*** Dataset records
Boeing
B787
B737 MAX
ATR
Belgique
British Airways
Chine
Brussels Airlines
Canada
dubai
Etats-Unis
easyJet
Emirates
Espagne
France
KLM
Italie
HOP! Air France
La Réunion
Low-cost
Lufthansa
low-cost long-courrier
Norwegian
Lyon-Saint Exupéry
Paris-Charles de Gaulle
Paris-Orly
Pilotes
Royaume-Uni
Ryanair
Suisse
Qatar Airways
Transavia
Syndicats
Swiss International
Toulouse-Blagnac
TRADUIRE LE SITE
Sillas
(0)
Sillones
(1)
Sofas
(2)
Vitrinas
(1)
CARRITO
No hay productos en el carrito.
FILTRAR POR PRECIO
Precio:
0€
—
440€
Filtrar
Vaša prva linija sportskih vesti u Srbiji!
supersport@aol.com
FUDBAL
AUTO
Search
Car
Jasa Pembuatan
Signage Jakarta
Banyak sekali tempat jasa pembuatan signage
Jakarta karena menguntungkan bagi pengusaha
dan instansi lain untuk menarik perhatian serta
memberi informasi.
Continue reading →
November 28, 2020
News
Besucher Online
******
*** Dataset records
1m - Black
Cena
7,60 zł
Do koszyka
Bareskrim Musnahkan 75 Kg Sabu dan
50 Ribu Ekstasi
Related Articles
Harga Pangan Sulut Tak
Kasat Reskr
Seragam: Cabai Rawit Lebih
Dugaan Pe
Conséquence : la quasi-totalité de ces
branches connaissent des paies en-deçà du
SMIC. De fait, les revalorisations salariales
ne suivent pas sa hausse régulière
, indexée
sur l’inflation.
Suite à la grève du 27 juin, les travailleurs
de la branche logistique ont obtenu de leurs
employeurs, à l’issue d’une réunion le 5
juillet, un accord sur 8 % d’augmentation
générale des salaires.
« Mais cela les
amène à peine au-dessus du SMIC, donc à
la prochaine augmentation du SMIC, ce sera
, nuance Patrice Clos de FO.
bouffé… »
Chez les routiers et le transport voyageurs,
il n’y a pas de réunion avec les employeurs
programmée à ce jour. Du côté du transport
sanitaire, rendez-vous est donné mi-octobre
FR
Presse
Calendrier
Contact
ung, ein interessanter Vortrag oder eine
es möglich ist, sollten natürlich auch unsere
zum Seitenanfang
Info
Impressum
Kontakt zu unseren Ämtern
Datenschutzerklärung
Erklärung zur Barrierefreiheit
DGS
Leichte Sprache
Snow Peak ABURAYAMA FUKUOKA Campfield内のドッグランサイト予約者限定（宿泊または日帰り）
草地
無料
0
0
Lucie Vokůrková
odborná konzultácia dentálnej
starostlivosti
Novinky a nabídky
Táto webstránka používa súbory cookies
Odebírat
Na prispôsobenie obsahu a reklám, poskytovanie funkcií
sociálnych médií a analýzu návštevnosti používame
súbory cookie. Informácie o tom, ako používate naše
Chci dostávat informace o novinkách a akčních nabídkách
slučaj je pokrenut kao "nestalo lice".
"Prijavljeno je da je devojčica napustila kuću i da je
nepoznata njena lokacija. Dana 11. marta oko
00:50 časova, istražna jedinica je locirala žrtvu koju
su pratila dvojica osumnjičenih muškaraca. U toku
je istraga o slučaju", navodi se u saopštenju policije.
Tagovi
******
→ Work to be completed: Count the lines in the material above that contain the string "súbory", treating uppercase and lowercase as distinct. Give only the number.

→ Written solution: 2